A report by a coalition of environment and aid groups said the region's weather was becoming less predictable and often more extreme. Evidence showed many areas were more vulnerable because depleted ecosystems were struggling to adapt, they argued. The groups said efforts to end poverty were being undermined as a result.

The report, Up in Smoke? Latin America and the Caribbean, presented evidence it said showed that the livelihoods of millions of people in the region were at risk, including:

* Increased storm intensity - the 2005 hurricane season was "one of the most active and destructive in history"
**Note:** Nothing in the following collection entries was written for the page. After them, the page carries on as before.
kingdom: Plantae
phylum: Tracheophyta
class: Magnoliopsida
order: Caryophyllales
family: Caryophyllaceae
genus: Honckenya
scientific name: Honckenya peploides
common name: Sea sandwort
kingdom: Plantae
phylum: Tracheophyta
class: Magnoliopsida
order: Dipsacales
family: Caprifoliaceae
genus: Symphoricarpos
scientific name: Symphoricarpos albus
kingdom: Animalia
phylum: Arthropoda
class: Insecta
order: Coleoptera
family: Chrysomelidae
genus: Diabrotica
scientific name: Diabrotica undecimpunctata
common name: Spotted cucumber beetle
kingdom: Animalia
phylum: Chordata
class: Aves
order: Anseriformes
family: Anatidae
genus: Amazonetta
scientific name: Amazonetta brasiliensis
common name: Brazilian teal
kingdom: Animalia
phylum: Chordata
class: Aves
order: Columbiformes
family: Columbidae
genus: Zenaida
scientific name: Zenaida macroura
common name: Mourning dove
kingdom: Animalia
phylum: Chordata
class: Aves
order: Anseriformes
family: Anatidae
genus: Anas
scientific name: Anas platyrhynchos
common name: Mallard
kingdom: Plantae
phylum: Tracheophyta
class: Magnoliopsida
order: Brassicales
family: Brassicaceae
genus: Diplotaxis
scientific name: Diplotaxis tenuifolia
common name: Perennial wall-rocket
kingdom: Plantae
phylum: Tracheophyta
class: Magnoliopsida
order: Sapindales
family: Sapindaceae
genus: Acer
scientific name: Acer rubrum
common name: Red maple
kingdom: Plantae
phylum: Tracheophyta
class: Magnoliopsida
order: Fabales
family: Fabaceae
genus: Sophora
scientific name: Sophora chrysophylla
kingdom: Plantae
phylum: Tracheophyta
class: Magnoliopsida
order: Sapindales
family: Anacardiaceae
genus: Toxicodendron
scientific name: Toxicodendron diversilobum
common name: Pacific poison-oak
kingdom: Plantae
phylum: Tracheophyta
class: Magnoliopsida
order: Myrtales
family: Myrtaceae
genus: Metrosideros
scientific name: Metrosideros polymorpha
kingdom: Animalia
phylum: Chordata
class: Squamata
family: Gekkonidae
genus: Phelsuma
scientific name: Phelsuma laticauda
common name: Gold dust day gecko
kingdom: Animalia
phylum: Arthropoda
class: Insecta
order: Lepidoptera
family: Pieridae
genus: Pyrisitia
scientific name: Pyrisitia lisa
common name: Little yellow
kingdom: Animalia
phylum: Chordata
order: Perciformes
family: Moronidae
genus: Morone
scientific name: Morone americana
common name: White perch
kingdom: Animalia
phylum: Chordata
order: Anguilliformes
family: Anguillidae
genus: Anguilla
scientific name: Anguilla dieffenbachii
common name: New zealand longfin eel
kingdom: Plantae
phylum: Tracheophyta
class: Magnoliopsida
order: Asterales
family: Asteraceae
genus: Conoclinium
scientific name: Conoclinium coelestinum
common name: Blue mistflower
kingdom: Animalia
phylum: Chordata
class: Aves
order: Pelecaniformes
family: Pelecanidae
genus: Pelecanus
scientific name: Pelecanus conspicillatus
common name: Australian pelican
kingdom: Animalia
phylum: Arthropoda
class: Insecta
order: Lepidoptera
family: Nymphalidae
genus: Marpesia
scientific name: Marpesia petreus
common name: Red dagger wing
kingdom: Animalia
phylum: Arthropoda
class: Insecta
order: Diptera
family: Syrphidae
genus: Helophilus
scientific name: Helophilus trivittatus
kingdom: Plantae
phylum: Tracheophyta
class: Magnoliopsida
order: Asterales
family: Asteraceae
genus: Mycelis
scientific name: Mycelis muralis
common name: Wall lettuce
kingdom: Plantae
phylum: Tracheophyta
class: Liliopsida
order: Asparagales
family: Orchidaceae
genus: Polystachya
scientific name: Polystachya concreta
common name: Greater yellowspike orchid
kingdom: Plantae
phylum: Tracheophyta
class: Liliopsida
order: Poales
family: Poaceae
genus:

* Water shortages - changes to glacier melt in the Andes were affecting river flows and threatening water supplies, leading to a greater risk of disputes

* Illegal logging and deforestation - linked to increased carbon emissions, and leaves area prone to a greater risk of flooding

The report's author, Andrew Simms, from the New Economics Foundation (Nef), said the findings highlighted how climate change was having an impact on global efforts to eradicate poverty.

"The region has had to deal with highly variable climates for many centuries. It has developed very resilient forms of agriculture based upon high levels of diversity of crops, which are adapted to grow in a wide range of microclimates. "The danger that now seems to be facing people in the region is that those conditions could become more permanent and more extreme," he said.